■ TASK DIRECTIONS ■
Below are records to be output exactly, every one of them.

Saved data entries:
■ ■ ■ ■
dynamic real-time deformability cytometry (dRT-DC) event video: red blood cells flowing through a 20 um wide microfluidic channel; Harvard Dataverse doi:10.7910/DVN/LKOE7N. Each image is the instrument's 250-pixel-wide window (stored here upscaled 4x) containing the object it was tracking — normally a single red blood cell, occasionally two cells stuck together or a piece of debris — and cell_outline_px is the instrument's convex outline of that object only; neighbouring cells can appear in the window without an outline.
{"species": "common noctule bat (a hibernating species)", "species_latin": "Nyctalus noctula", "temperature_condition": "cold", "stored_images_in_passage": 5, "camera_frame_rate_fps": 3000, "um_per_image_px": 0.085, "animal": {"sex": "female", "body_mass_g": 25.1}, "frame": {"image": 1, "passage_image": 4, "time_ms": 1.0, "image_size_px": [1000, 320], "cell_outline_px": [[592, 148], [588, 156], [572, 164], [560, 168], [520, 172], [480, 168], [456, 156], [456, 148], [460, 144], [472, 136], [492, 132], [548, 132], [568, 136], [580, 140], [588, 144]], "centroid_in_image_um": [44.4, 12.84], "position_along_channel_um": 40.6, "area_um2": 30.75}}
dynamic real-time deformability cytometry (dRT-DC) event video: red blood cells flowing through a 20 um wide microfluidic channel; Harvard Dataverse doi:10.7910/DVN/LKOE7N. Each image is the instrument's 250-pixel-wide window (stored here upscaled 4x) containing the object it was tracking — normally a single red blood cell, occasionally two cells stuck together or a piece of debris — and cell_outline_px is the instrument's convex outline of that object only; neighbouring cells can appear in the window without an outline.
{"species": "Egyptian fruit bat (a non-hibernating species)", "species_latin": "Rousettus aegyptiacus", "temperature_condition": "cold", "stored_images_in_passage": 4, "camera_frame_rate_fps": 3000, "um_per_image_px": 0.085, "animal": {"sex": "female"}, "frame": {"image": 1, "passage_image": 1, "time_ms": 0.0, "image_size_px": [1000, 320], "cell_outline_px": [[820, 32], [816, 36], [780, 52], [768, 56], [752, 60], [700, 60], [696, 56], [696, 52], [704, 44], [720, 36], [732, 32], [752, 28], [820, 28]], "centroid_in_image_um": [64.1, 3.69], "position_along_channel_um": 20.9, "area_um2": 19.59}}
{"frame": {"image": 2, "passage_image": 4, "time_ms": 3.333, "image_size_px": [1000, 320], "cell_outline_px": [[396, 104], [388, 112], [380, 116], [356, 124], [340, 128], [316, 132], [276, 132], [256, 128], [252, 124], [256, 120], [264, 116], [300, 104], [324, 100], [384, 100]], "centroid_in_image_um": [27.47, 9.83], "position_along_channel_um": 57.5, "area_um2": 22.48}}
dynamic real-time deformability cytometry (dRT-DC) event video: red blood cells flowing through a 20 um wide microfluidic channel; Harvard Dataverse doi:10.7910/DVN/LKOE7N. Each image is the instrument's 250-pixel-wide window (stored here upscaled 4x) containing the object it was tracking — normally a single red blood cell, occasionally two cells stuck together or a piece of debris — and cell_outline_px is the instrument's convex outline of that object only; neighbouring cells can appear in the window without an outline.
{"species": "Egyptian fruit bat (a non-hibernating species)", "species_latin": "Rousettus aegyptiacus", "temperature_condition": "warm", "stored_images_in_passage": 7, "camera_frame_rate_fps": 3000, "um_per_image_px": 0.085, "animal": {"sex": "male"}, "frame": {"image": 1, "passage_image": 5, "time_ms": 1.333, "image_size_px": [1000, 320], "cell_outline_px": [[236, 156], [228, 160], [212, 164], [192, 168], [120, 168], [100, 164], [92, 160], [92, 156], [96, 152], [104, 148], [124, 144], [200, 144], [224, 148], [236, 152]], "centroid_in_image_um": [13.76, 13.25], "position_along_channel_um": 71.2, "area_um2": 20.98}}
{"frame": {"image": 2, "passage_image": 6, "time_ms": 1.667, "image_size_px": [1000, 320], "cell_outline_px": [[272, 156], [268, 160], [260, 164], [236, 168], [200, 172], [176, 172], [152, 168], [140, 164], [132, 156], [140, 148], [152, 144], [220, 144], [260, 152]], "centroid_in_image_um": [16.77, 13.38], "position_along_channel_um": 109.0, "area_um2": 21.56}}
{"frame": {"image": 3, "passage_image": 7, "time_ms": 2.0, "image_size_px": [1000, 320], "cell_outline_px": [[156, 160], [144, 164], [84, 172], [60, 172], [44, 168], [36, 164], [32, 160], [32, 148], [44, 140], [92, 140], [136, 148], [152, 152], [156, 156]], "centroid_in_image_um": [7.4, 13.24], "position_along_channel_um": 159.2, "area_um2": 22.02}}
■ ■ ■ ■
■ ANSWER FOR THE TASK ■
dynamic real-time deformability cytometry (dRT-DC) event video: red blood cells flowing through a 20 um wide microfluidic channel; Harvard Dataverse doi:10.7910/DVN/LKOE7N. Each image is the instrument's 250-pixel-wide window (stored here upscaled 4x) containing the object it was tracking — normally a single red blood cell, occasionally two cells stuck together or a piece of debris — and cell_outline_px is the instrument's convex outline of that object only; neighbouring cells can appear in the window without an outline.
{"species": "common noctule bat (a hibernating species)", "species_latin": "Nyctalus noctula", "temperature_condition": "cold", "stored_images_in_passage": 5, "camera_frame_rate_fps": 3000, "um_per_image_px": 0.085, "animal": {"sex": "female", "body_mass_g": 25.1}, "frame": {"image": 1, "passage_image": 4, "time_ms": 1.0, "image_size_px": [1000, 320], "cell_outline_px": [[592, 148], [588, 156], [572, 164], [560, 168], [520, 172], [480, 168], [456, 156], [456, 148], [460, 144], [472, 136], [492, 132], [548, 132], [568, 136], [580, 140], [588, 144]], "centroid_in_image_um": [44.4, 12.84], "position_along_channel_um": 40.6, "area_um2": 30.75}}
dynamic real-time deformability cytometry (dRT-DC) event video: red blood cells flowing through a 20 um wide microfluidic channel; Harvard Dataverse doi:10.7910/DVN/LKOE7N. Each image is the instrument's 250-pixel-wide window (stored here upscaled 4x) containing the object it was tracking — normally a single red blood cell, occasionally two cells stuck together or a piece of debris — and cell_outline_px is the instrument's convex outline of that object only; neighbouring cells can appear in the window without an outline.
{"species": "Egyptian fruit bat (a non-hibernating species)", "species_latin": "Rousettus aegyptiacus", "temperature_condition": "cold", "stored_images_in_passage": 4, "camera_frame_rate_fps": 3000, "um_per_image_px": 0.085, "animal": {"sex": "female"}, "frame": {"image": 1, "passage_image": 1, "time_ms": 0.0, "image_size_px": [1000, 320], "cell_outline_px": [[820, 32], [816, 36], [780, 52], [768, 56], [752, 60], [700, 60], [696, 56], [696, 52], [704, 44], [720, 36], [732, 32], [752, 28], [820, 28]], "centroid_in_image_um": [64.1, 3.69], "position_along_channel_um": 20.9, "area_um2": 19.59}}
{"frame": {"image": 2, "passage_image": 4, "time_ms": 3.333, "image_size_px": [1000, 320], "cell_outline_px": [[396, 104], [388, 112], [380, 116], [356, 124], [340, 128], [316, 132], [276, 132], [256, 128], [252, 124], [256, 120], [264, 116], [300, 104], [324, 100], [384, 100]], "centroid_in_image_um": [27.47, 9.83], "position_along_channel_um": 57.5, "area_um2": 22.48}}
dynamic real-time deformability cytometry (dRT-DC) event video: red blood cells flowing through a 20 um wide microfluidic channel; Harvard Dataverse doi:10.7910/DVN/LKOE7N. Each image is the instrument's 250-pixel-wide window (stored here upscaled 4x) containing the object it was tracking — normally a single red blood cell, occasionally two cells stuck together or a piece of debris — and cell_outline_px is the instrument's convex outline of that object only; neighbouring cells can appear in the window without an outline.
{"species": "Egyptian fruit bat (a non-hibernating species)", "species_latin": "Rousettus aegyptiacus", "temperature_condition": "warm", "stored_images_in_passage": 7, "camera_frame_rate_fps": 3000, "um_per_image_px": 0.085, "animal": {"sex": "male"}, "frame": {"image": 1, "passage_image": 5, "time_ms": 1.333, "image_size_px": [1000, 320], "cell_outline_px": [[236, 156], [228, 160], [212, 164], [192, 168], [120, 168], [100, 164], [92, 160], [92, 156], [96, 152], [104, 148], [124, 144], [200, 144], [224, 148], [236, 152]], "centroid_in_image_um": [13.76, 13.25], "position_along_channel_um": 71.2, "area_um2": 20.98}}
{"frame": {"image": 2, "passage_image": 6, "time_ms": 1.667, "image_size_px": [1000, 320], "cell_outline_px": [[272, 156], [268, 160], [260, 164], [236, 168], [200, 172], [176, 172], [152, 168], [140, 164], [132, 156], [140, 148], [152, 144], [220, 144], [260, 152]], "centroid_in_image_um": [16.77, 13.38], "position_along_channel_um": 109.0, "area_um2": 21.56}}
{"frame": {"image": 3, "passage_image": 7, "time_ms": 2.0, "image_size_px": [1000, 320], "cell_outline_px": [[156, 160], [144, 164], [84, 172], [60, 172], [44, 168], [36, 164], [32, 160], [32, 148], [44, 140], [92, 140], [136, 148], [152, 152], [156, 156]], "centroid_in_image_um": [7.4, 13.24], "position_along_channel_um": 159.2, "area_um2": 22.02}}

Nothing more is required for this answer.